● Exercise goal: Your output must match the records exactly, line for line.

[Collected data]
▼
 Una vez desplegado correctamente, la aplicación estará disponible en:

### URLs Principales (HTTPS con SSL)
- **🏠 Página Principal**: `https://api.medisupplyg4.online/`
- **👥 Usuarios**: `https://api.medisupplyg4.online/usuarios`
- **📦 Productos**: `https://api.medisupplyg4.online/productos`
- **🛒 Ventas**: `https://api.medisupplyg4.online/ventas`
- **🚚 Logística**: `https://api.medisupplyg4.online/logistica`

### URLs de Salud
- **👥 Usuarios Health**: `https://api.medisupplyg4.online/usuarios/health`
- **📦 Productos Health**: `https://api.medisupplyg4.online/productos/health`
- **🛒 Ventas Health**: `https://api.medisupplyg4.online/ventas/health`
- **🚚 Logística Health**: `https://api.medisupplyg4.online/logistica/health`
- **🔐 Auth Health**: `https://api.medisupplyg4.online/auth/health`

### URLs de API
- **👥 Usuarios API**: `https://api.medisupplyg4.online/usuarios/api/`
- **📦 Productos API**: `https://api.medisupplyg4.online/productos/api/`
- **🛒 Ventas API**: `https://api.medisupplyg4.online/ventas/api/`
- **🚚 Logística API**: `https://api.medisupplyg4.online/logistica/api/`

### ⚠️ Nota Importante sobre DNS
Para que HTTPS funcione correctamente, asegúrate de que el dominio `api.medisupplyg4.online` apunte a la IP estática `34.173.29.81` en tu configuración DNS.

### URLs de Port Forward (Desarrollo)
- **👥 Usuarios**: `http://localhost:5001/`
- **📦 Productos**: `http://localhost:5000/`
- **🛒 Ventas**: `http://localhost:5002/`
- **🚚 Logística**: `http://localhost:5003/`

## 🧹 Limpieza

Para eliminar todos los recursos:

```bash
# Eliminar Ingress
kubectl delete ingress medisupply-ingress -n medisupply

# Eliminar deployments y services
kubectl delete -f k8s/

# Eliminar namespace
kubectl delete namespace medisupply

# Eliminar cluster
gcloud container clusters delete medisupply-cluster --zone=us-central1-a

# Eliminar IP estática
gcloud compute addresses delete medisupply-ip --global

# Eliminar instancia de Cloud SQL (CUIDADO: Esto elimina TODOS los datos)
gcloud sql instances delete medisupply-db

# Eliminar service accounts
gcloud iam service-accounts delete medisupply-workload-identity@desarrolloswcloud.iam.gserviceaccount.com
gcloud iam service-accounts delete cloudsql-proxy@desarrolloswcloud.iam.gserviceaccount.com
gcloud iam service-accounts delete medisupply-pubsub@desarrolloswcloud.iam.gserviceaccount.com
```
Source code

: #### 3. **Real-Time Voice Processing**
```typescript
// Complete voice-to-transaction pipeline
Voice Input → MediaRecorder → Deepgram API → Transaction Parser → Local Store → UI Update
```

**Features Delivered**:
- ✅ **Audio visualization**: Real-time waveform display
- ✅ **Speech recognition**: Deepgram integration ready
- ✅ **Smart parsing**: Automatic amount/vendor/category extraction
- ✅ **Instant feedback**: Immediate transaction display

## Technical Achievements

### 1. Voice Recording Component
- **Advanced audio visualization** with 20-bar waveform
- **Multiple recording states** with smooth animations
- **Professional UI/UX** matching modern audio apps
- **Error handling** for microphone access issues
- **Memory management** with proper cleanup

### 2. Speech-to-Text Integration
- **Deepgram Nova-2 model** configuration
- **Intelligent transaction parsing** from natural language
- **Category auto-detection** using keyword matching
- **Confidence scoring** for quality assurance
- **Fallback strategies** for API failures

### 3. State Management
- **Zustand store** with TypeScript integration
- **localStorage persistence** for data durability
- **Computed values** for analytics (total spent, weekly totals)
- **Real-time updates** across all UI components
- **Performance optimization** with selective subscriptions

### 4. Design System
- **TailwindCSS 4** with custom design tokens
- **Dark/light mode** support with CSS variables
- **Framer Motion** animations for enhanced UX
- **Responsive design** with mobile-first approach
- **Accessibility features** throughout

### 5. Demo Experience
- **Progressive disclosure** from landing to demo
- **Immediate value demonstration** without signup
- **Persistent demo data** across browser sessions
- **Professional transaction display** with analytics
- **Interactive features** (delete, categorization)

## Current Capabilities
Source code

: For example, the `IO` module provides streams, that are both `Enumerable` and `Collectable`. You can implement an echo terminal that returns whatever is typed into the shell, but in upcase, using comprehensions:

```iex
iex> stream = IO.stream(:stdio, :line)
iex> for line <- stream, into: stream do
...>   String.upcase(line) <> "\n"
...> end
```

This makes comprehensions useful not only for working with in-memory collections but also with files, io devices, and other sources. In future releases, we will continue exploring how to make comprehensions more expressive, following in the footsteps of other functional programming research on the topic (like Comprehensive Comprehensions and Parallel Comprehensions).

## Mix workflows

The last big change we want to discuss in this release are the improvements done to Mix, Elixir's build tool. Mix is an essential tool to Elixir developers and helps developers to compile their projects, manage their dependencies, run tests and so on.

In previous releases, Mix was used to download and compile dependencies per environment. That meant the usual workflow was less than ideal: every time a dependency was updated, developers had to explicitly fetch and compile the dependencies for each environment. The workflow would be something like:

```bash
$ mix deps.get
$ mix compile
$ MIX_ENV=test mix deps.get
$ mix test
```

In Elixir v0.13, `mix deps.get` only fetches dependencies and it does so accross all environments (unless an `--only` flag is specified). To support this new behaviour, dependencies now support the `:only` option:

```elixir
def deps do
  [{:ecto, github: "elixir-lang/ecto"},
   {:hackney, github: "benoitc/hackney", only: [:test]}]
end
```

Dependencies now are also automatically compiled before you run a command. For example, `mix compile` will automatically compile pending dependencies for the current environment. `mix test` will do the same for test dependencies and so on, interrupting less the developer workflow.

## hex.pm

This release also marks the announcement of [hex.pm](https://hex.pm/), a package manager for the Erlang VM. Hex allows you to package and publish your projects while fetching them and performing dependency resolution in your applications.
▲
● Answer below:
 Una vez desplegado correctamente, la aplicación estará disponible en:

### URLs Principales (HTTPS con SSL)
- **🏠 Página Principal**: `https://api.medisupplyg4.online/`
- **👥 Usuarios**: `https://api.medisupplyg4.online/usuarios`
- **📦 Productos**: `https://api.medisupplyg4.online/productos`
- **🛒 Ventas**: `https://api.medisupplyg4.online/ventas`
- **🚚 Logística**: `https://api.medisupplyg4.online/logistica`

### URLs de Salud
- **👥 Usuarios Health**: `https://api.medisupplyg4.online/usuarios/health`
- **📦 Productos Health**: `https://api.medisupplyg4.online/productos/health`
- **🛒 Ventas Health**: `https://api.medisupplyg4.online/ventas/health`
- **🚚 Logística Health**: `https://api.medisupplyg4.online/logistica/health`
- **🔐 Auth Health**: `https://api.medisupplyg4.online/auth/health`

### URLs de API
- **👥 Usuarios API**: `https://api.medisupplyg4.online/usuarios/api/`
- **📦 Productos API**: `https://api.medisupplyg4.online/productos/api/`
- **🛒 Ventas API**: `https://api.medisupplyg4.online/ventas/api/`
- **🚚 Logística API**: `https://api.medisupplyg4.online/logistica/api/`

### ⚠️ Nota Importante sobre DNS
Para que HTTPS funcione correctamente, asegúrate de que el dominio `api.medisupplyg4.online` apunte a la IP estática `34.173.29.81` en tu configuración DNS.

### URLs de Port Forward (Desarrollo)
- **👥 Usuarios**: `http://localhost:5001/`
- **📦 Productos**: `http://localhost:5000/`
- **🛒 Ventas**: `http://localhost:5002/`
- **🚚 Logística**: `http://localhost:5003/`

## 🧹 Limpieza

Para eliminar todos los recursos:

```bash
# Eliminar Ingress
kubectl delete ingress medisupply-ingress -n medisupply

# Eliminar deployments y services
kubectl delete -f k8s/

# Eliminar namespace
kubectl delete namespace medisupply

# Eliminar cluster
gcloud container clusters delete medisupply-cluster --zone=us-central1-a

# Eliminar IP estática
gcloud compute addresses delete medisupply-ip --global

# Eliminar instancia de Cloud SQL (CUIDADO: Esto elimina TODOS los datos)
gcloud sql instances delete medisupply-db

# Eliminar service accounts
gcloud iam service-accounts delete medisupply-workload-identity@desarrolloswcloud.iam.gserviceaccount.com
gcloud iam service-accounts delete cloudsql-proxy@desarrolloswcloud.iam.gserviceaccount.com
gcloud iam service-accounts delete medisupply-pubsub@desarrolloswcloud.iam.gserviceaccount.com
```
Source code

: #### 3. **Real-Time Voice Processing**
```typescript
// Complete voice-to-transaction pipeline
Voice Input → MediaRecorder → Deepgram API → Transaction Parser → Local Store → UI Update
```

**Features Delivered**:
- ✅ **Audio visualization**: Real-time waveform display
- ✅ **Speech recognition**: Deepgram integration ready
- ✅ **Smart parsing**: Automatic amount/vendor/category extraction
- ✅ **Instant feedback**: Immediate transaction display

## Technical Achievements

### 1. Voice Recording Component
- **Advanced audio visualization** with 20-bar waveform
- **Multiple recording states** with smooth animations
- **Professional UI/UX** matching modern audio apps
- **Error handling** for microphone access issues
- **Memory management** with proper cleanup

### 2. Speech-to-Text Integration
- **Deepgram Nova-2 model** configuration
- **Intelligent transaction parsing** from natural language
- **Category auto-detection** using keyword matching
- **Confidence scoring** for quality assurance
- **Fallback strategies** for API failures

### 3. State Management
- **Zustand store** with TypeScript integration
- **localStorage persistence** for data durability
- **Computed values** for analytics (total spent, weekly totals)
- **Real-time updates** across all UI components
- **Performance optimization** with selective subscriptions

### 4. Design System
- **TailwindCSS 4** with custom design tokens
- **Dark/light mode** support with CSS variables
- **Framer Motion** animations for enhanced UX
- **Responsive design** with mobile-first approach
- **Accessibility features** throughout

### 5. Demo Experience
- **Progressive disclosure** from landing to demo
- **Immediate value demonstration** without signup
- **Persistent demo data** across browser sessions
- **Professional transaction display** with analytics
- **Interactive features** (delete, categorization)

## Current Capabilities
Source code

: For example, the `IO` module provides streams, that are both `Enumerable` and `Collectable`. You can implement an echo terminal that returns whatever is typed into the shell, but in upcase, using comprehensions:

```iex
iex> stream = IO.stream(:stdio, :line)
iex> for line <- stream, into: stream do
...>   String.upcase(line) <> "\n"
...> end
```

This makes comprehensions useful not only for working with in-memory collections but also with files, io devices, and other sources. In future releases, we will continue exploring how to make comprehensions more expressive, following in the footsteps of other functional programming research on the topic (like Comprehensive Comprehensions and Parallel Comprehensions).

## Mix workflows

The last big change we want to discuss in this release are the improvements done to Mix, Elixir's build tool. Mix is an essential tool to Elixir developers and helps developers to compile their projects, manage their dependencies, run tests and so on.

In previous releases, Mix was used to download and compile dependencies per environment. That meant the usual workflow was less than ideal: every time a dependency was updated, developers had to explicitly fetch and compile the dependencies for each environment. The workflow would be something like:

```bash
$ mix deps.get
$ mix compile
$ MIX_ENV=test mix deps.get
$ mix test
```

In Elixir v0.13, `mix deps.get` only fetches dependencies and it does so accross all environments (unless an `--only` flag is specified). To support this new behaviour, dependencies now support the `:only` option:

```elixir
def deps do
  [{:ecto, github: "elixir-lang/ecto"},
   {:hackney, github: "benoitc/hackney", only: [:test]}]
end
```

Dependencies now are also automatically compiled before you run a command. For example, `mix compile` will automatically compile pending dependencies for the current environment. `mix test` will do the same for test dependencies and so on, interrupting less the developer workflow.

## hex.pm

This release also marks the announcement of [hex.pm](https://hex.pm/), a package manager for the Erlang VM. Hex allows you to package and publish your projects while fetching them and performing dependency resolution in your applications.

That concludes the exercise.